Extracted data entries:

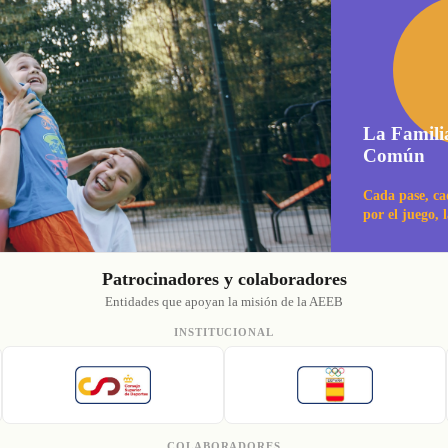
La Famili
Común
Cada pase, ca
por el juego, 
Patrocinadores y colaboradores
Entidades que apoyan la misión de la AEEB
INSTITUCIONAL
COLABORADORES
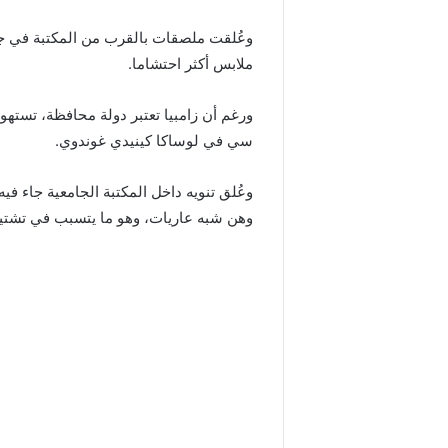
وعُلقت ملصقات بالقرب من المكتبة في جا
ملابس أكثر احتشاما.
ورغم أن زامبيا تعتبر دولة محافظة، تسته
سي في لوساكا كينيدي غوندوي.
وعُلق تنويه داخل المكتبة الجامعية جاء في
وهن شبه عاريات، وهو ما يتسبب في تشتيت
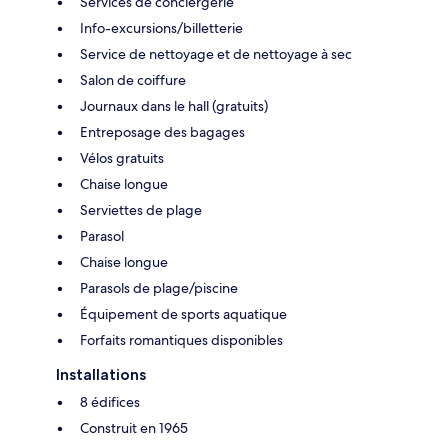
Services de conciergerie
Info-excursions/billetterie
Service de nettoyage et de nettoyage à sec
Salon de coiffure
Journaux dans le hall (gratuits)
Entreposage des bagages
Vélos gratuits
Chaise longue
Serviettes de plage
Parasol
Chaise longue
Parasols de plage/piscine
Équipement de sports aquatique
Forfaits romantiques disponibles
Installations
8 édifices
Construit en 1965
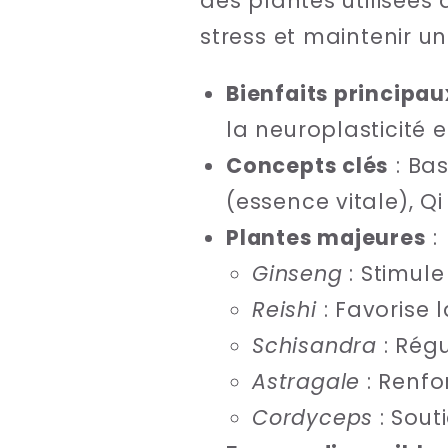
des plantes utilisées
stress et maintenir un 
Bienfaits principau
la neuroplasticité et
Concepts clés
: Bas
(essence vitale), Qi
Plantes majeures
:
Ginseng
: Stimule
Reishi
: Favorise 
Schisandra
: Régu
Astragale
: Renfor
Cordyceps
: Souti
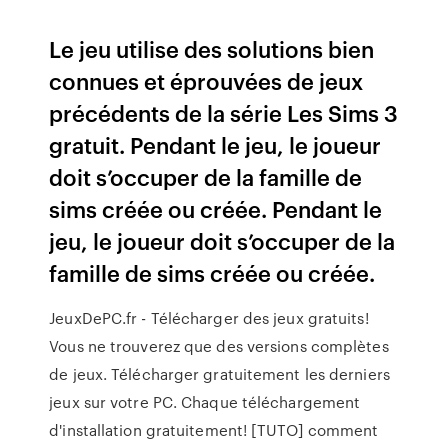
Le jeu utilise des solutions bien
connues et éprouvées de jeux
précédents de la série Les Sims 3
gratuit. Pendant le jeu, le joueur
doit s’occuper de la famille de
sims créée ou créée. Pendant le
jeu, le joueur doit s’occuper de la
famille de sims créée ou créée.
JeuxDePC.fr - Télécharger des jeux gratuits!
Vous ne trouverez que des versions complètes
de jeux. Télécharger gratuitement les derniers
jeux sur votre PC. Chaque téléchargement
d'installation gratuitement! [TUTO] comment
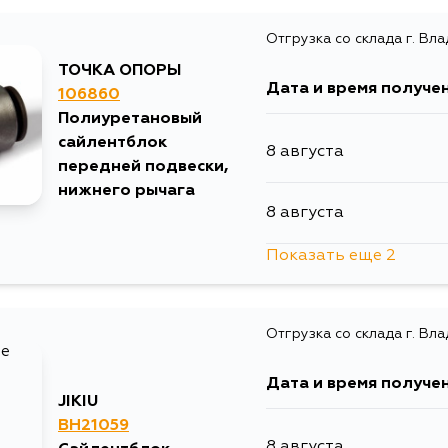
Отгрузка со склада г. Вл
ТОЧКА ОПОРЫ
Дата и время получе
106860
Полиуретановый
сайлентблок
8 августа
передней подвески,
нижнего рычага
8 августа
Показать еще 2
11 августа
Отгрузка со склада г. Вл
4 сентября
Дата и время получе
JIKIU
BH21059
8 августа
---
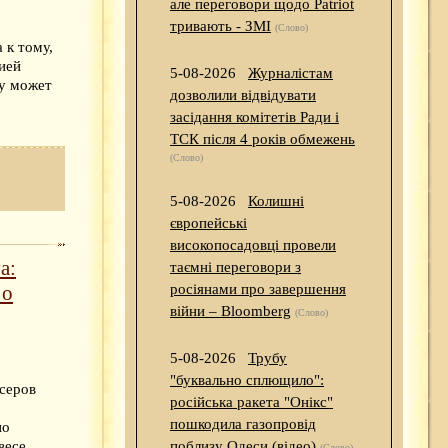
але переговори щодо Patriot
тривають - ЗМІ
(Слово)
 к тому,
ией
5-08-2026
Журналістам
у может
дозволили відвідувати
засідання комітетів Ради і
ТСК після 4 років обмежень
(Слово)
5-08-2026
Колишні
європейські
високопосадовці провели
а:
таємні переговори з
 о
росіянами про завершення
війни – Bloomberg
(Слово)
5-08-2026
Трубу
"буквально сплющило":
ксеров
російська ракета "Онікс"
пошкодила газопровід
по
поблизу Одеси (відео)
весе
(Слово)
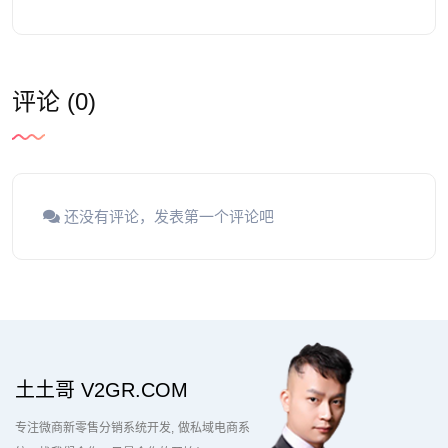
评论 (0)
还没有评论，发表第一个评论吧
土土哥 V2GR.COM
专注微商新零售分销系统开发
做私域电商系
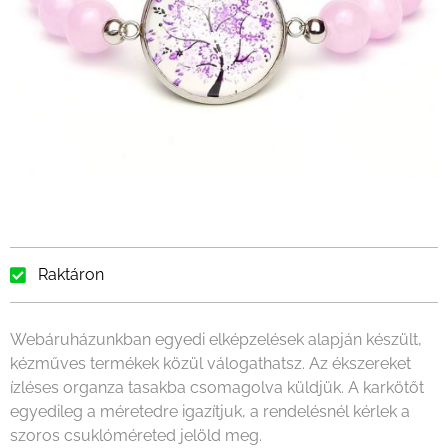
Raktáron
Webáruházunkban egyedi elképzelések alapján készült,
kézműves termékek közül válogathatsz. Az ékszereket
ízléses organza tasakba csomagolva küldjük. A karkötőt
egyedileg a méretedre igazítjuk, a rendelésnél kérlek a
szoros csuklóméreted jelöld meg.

→ Instructions for the task: Set down, exactly as written above, each line from the one with "високопосадовці провели" through the one with "szoros csuklóméreted jelöld meg.", and skip the pictures.

→ Answer to the problem:
високопосадовці провели
а:
таємні переговори з
 о
росіянами про завершення
війни – Bloomberg
(Слово)
5-08-2026
Трубу
"буквально сплющило":
ксеров
російська ракета "Онікс"
пошкодила газопровід
по
поблизу Одеси (відео)
весе
(Слово)
评论 (0)
还没有评论，发表第一个评论吧
土土哥 V2GR.COM
专注微商新零售分销系统开发
做私域电商系
Raktáron
Webáruházunkban egyedi elképzelések alapján készült,
kézműves termékek közül válogathatsz. Az ékszereket
ízléses organza tasakba csomagolva küldjük. A karkötőt
egyedileg a méretedre igazítjuk, a rendelésnél kérlek a
szoros csuklóméreted jelöld meg.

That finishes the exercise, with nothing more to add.